M03.02.04 DNA Repair

DNA can be damaged by various factors such as chemicals, radiation, and errors during replication. To maintain genomic integrity, cells have evolved multiple DNA repair systems. Proper DNA repair is crucial to prevent mutations, which can lead to cancer. Most DNA repair mechanisms operate during the G1 phase, while mismatch repair occurs in the G2 phase to correct replication errors.

Types of DNA Damage and Repair Mechanisms

1. Thymine Dimers (G1 Phase)
   • Cause: UV radiation.
   • Recognition/Excision Enzyme: Excision endonuclease (deficient in Xeroderma pigmentosum).
   • Repair Enzymes: DNA polymerase and DNA ligase.
2. Mismatched Bases (G2 Phase)
   • Cause: DNA replication errors.
   • Recognition/Excision Enzyme: Mutations in hMSH2 or hMLH1 genes initiate defective repair.
   • Repair Enzymes: DNA polymerase and DNA ligase.
   • Condition: Hereditary Nonpolyposis Colorectal cancer (HNPCC).
3. Cytosine Deamination (G1 Phase)
   • Cause: Spontaneous or heat-induced.
   • Recognition/Excision Enzyme: Uracil Glycosylase and AP endonuclease.
   • Repair Enzymes: DNA polymerase and DNA ligase.

Detailed Repair Processes

1. Repair of Thymine Dimers

UV light causes the formation of thymine dimers, which interfere with DNA replication and gene expression. Thymine dimers are repaired through nucleotide excision repair (NER):

• Excision Endonuclease (Excinuclease): Makes nicks in the DNA backbone on both sides of the thymine dimer and removes the defective oligonucleotide.
• DNA Polymerase: Fills in the gap using the undamaged strand as a template.
• DNA Ligase: Seals the nick in the repaired strand.

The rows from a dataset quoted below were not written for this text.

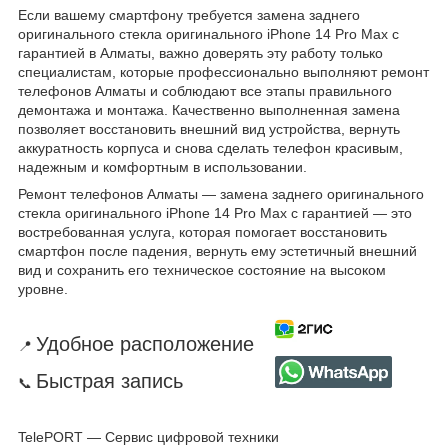
Если вашему смартфону требуется замена заднего
оригинального стекла оригинального iPhone 14 Pro Max с
гарантией в Алматы, важно доверять эту работу только
специалистам, которые профессионально выполняют ремонт
телефонов Алматы и соблюдают все этапы правильного
демонтажа и монтажа. Качественно выполненная замена
позволяет восстановить внешний вид устройства, вернуть
аккуратность корпуса и снова сделать телефон красивым,
надежным и комфортным в использовании.
Ремонт телефонов Алматы — замена заднего оригинального
стекла оригинального iPhone 14 Pro Max с гарантией — это
востребованная услуга, которая помогает восстановить
смартфон после падения, вернуть ему эстетичный внешний
вид и сохранить его техническое состояние на высоком
уровне.
Удобное расположение
📍
Быстрая запись
📞
TelePORT — Сервис цифровой техники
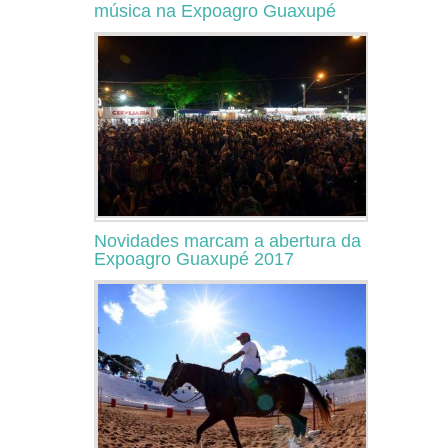
música na Expoagro Guaxupé
Novidades marcam a abertura da
Expoagro Guaxupé 2017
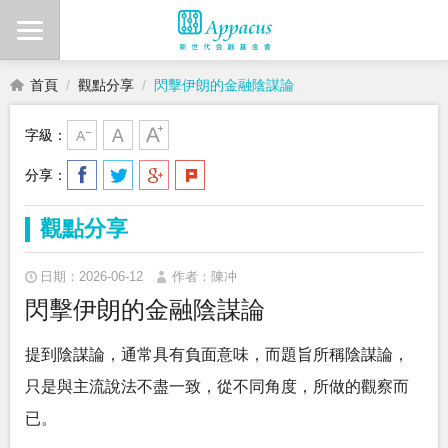
首頁
觀點分享
閃擊伊朗的金融陰謀論
字級：
分享：
觀點分享
日期：2026-06-12
作者：陳冲
閃擊伊朗的金融陰謀論
提到陰謀論，通常具有負面意味，而題旨所稱陰謀論，
只是與主流說法不盡一致，從不同角度，所做的觀察而
已。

2. Base Excision Repair (BER)

Cytosine deamination converts cytosine to uracil, which is recognized and removed by BER:

• Uracil Glycosylase: Removes the uracil from DNA.
• AP Endonuclease: Removes the damaged sequence.
• DNA Polymerase: Fills in the gap.
• DNA Ligase: Seals the nick in the repaired strand.

3. Mismatch Repair (MMR)

During DNA replication, mismatched bases are corrected by MMR in the G2 phase:

• Recognition: MSH2 and MLH1 proteins detect mismatched bases.
• Repair Enzymes: DNA polymerase corrects the mismatch, and DNA ligase seals the repaired strand.

Diseases Associated with DNA Repair Defects

1. Xeroderma Pigmentosum (XP)

• Cause: Deficiency in exonuclease enzyme.
• Symptoms: Extreme sensitivity to UV light, excessive freckling, multiple skin cancers, and corneal ulcerations.

2. Hereditary Nonpolyposis Colorectal Cancer (HNPCC or Lynch Syndrome)

• Cause: Mutations in hMLH1 or hMSH2 genes impairing mismatch repair.
• Symptoms: Predisposition to Colorectal cancer and other types of cancer due to microsatellite instability.

Key Genes in DNA Repair and Cell Cycle Control

• p53: Prevents damaged cells from entering the S phase; mutations lead to Li-Fraumeni syndrome and many cancers.
• ATM: Essential for p53 activity; inactivation leads to ataxia telangiectasia with sensitivity to x-rays and lymphoma risk.
• BRCA1 and BRCA2: Involved in repair; mutations increase the risk of breast, prostate, and ovarian cancers.
• Rb: First cloned tumor suppressor gene; regulates cell cycle by binding E2F transcription factor.

Summary of DNA Repair Mechanisms

Understanding these repair mechanisms is crucial in the study of genetics, oncology, and molecular biology, as defects in these processes are directly linked to the development of various cancers and genetic disorders.